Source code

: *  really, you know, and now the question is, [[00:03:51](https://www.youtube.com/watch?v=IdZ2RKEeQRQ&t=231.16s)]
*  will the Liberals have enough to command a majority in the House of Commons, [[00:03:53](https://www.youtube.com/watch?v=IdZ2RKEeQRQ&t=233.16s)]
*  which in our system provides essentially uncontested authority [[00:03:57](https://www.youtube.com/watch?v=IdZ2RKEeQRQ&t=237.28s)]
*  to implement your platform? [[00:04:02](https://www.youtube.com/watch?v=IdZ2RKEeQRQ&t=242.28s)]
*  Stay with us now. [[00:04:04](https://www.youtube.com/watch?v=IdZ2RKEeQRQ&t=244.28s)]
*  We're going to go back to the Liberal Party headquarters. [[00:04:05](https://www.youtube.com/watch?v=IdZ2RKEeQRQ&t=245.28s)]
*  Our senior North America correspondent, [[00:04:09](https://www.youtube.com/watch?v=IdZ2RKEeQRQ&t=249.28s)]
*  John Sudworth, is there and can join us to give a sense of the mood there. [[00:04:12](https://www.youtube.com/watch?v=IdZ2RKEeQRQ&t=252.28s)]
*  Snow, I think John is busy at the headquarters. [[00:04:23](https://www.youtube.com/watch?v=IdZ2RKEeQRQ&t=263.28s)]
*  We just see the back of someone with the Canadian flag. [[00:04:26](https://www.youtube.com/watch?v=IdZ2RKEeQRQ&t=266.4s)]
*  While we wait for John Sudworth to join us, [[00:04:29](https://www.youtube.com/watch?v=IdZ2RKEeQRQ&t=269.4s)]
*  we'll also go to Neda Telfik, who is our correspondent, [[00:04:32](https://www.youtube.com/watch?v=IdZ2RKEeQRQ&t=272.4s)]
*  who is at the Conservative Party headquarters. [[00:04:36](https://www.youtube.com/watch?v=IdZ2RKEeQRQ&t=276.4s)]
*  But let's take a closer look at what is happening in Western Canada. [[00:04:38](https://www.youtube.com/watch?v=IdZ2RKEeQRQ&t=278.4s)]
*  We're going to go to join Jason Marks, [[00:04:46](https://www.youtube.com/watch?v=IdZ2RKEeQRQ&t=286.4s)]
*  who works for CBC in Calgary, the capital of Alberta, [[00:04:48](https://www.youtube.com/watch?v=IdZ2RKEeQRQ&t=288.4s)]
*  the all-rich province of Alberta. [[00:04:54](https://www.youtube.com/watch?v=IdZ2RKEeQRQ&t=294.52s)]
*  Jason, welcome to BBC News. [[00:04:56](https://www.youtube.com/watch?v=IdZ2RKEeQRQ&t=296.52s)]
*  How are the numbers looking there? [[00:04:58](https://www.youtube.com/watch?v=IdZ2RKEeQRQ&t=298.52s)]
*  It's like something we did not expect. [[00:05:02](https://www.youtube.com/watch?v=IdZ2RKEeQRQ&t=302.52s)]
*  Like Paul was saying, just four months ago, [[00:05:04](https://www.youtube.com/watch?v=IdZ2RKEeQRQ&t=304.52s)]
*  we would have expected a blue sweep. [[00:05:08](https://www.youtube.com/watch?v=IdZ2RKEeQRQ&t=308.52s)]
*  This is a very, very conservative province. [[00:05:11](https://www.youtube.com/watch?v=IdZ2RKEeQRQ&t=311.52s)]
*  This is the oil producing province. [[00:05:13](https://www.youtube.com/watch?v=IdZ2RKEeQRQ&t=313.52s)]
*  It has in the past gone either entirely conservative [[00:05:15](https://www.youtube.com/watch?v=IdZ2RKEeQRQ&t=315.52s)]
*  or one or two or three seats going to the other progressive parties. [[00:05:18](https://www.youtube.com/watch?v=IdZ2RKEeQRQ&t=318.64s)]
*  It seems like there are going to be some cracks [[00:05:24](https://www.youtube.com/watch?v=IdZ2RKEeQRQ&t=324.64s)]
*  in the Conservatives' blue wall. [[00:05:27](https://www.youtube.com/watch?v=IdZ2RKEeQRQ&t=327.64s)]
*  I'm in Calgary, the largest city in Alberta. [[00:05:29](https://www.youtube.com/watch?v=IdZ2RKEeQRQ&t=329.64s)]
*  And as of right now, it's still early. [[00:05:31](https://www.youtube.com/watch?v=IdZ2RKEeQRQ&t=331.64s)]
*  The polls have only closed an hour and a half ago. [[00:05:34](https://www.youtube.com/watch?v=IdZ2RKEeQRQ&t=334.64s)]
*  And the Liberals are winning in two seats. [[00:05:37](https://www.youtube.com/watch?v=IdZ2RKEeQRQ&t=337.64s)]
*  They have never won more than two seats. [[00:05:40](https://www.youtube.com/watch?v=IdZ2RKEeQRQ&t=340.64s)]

> **Problem to work on**:
Exactly and in full, write out the lines from the one containing "in the Conservatives'" through the end of the listing.

> **Exercise solution**:
*  in the Conservatives' blue wall. [[00:05:27](https://www.youtube.com/watch?v=IdZ2RKEeQRQ&t=327.64s)]
*  I'm in Calgary, the largest city in Alberta. [[00:05:29](https://www.youtube.com/watch?v=IdZ2RKEeQRQ&t=329.64s)]
*  And as of right now, it's still early. [[00:05:31](https://www.youtube.com/watch?v=IdZ2RKEeQRQ&t=331.64s)]
*  The polls have only closed an hour and a half ago. [[00:05:34](https://www.youtube.com/watch?v=IdZ2RKEeQRQ&t=334.64s)]
*  And the Liberals are winning in two seats. [[00:05:37](https://www.youtube.com/watch?v=IdZ2RKEeQRQ&t=337.64s)]
*  They have never won more than two seats. [[00:05:40](https://www.youtube.com/watch?v=IdZ2RKEeQRQ&t=340.64s)]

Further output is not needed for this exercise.